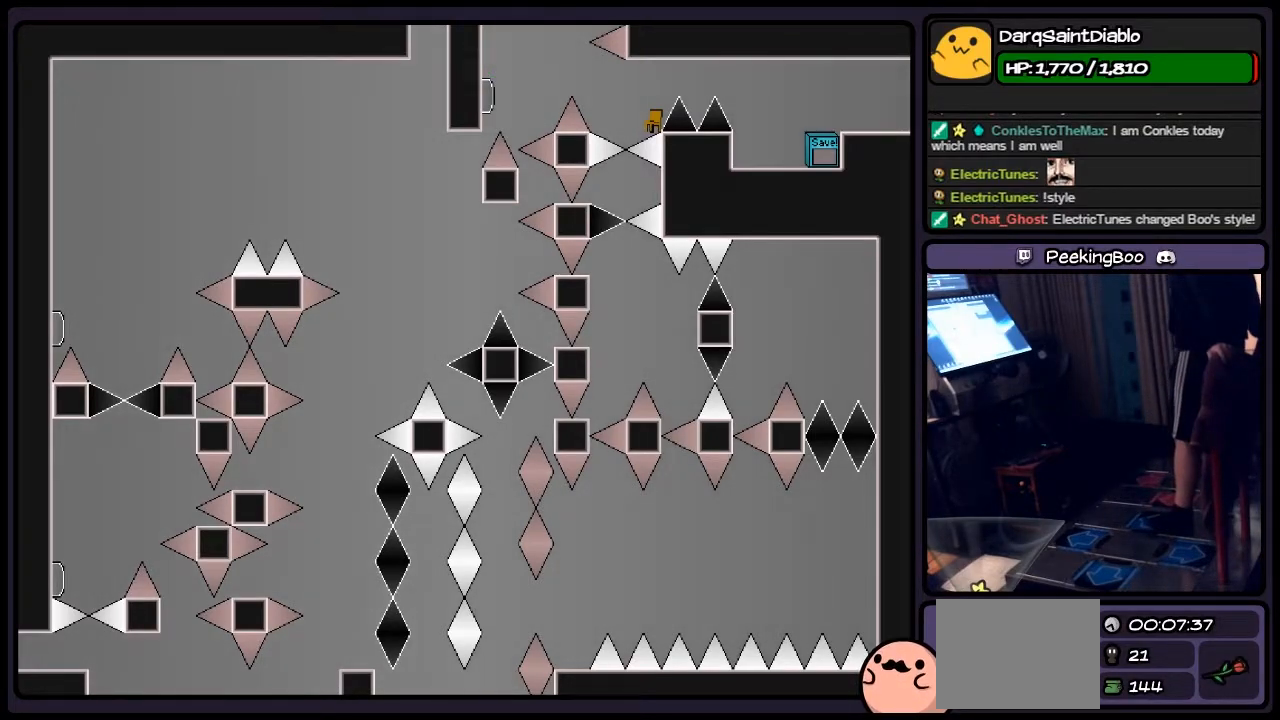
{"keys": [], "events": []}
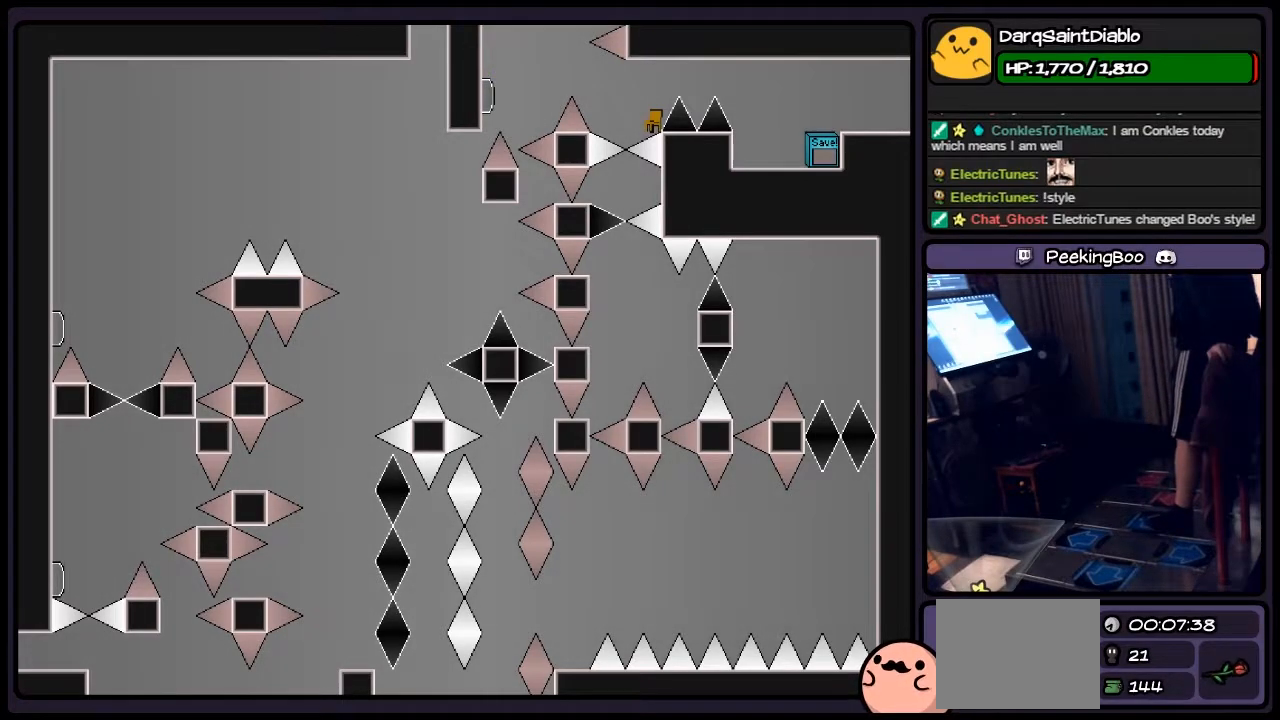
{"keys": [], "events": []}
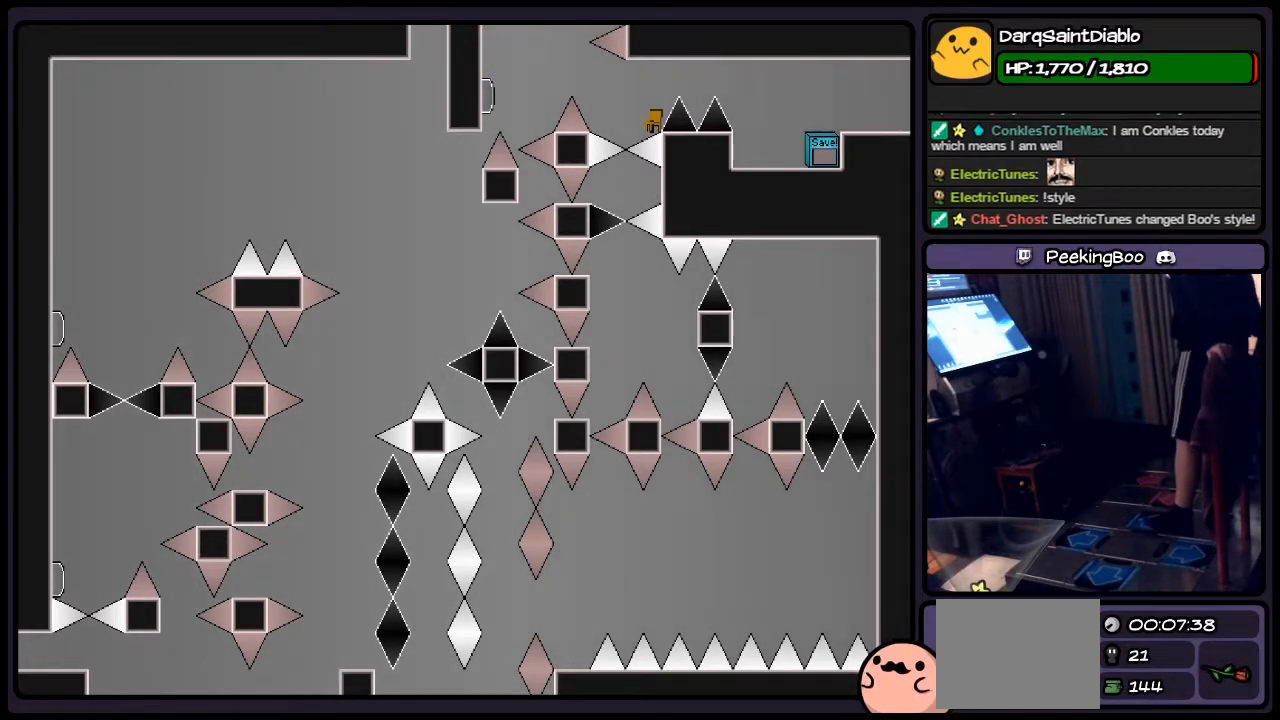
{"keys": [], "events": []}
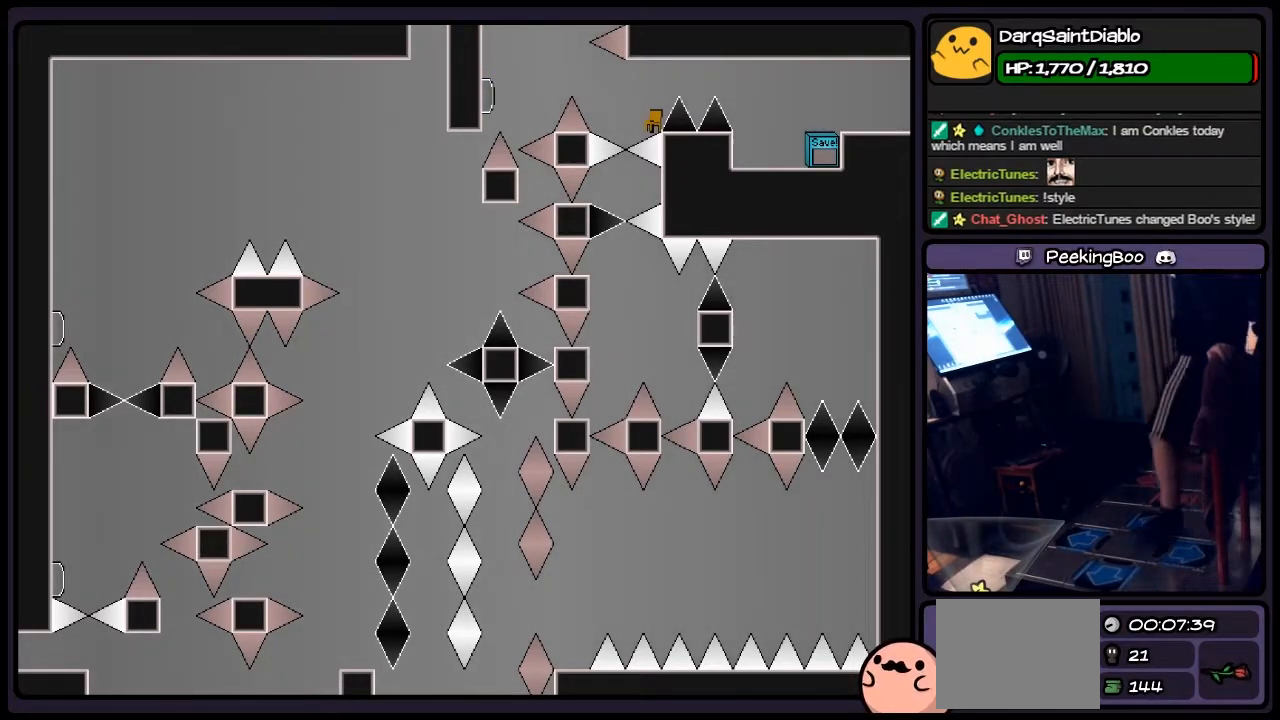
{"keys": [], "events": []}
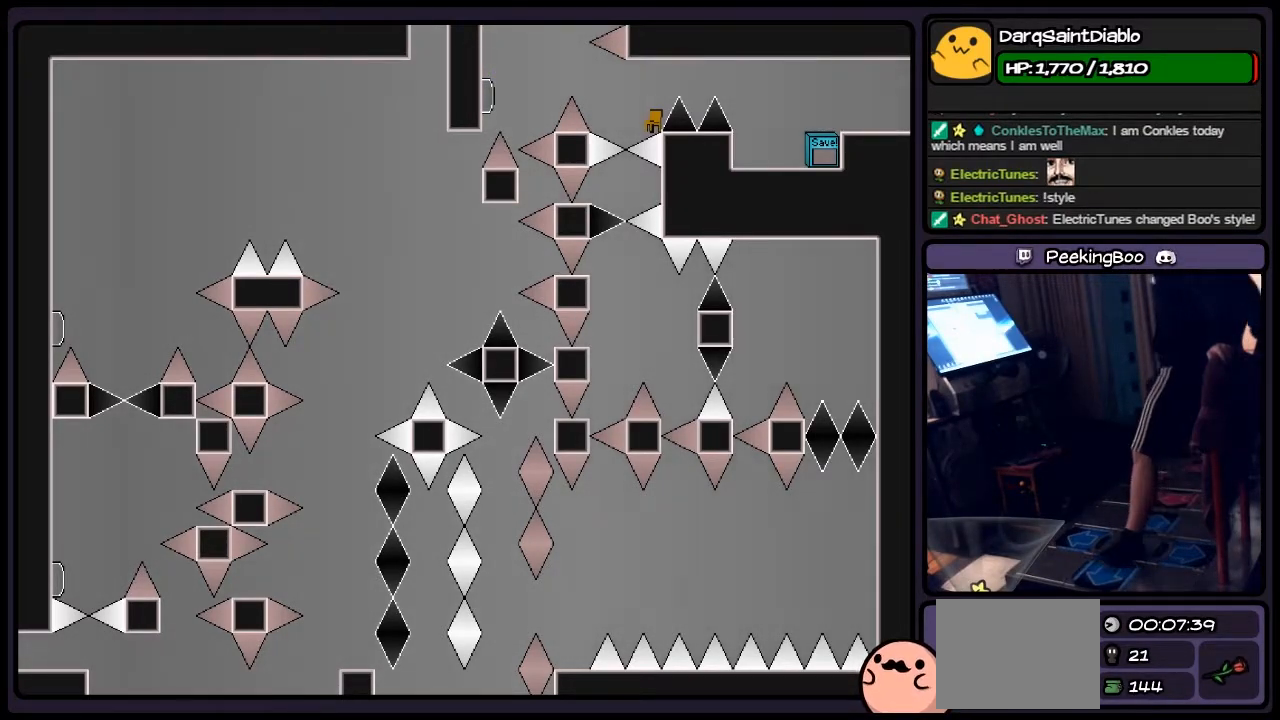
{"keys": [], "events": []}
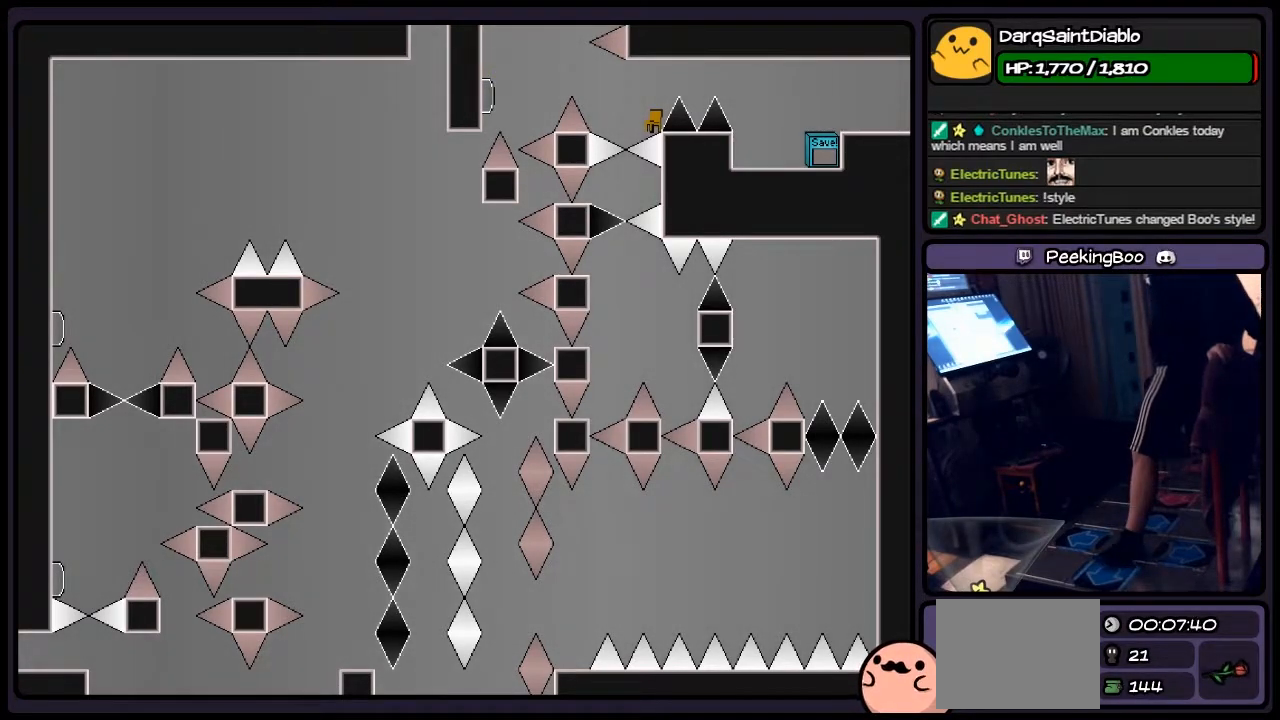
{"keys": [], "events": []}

---------------

Problem description —
Although the records contain pictures, transcribe only their text, exactly as written.

Task output —
{"keys": [], "events": []}
{"keys": [], "events": []}
{"keys": [], "events": []}
{"keys": [], "events": []}
{"keys": [], "events": []}
{"keys": [], "events": []}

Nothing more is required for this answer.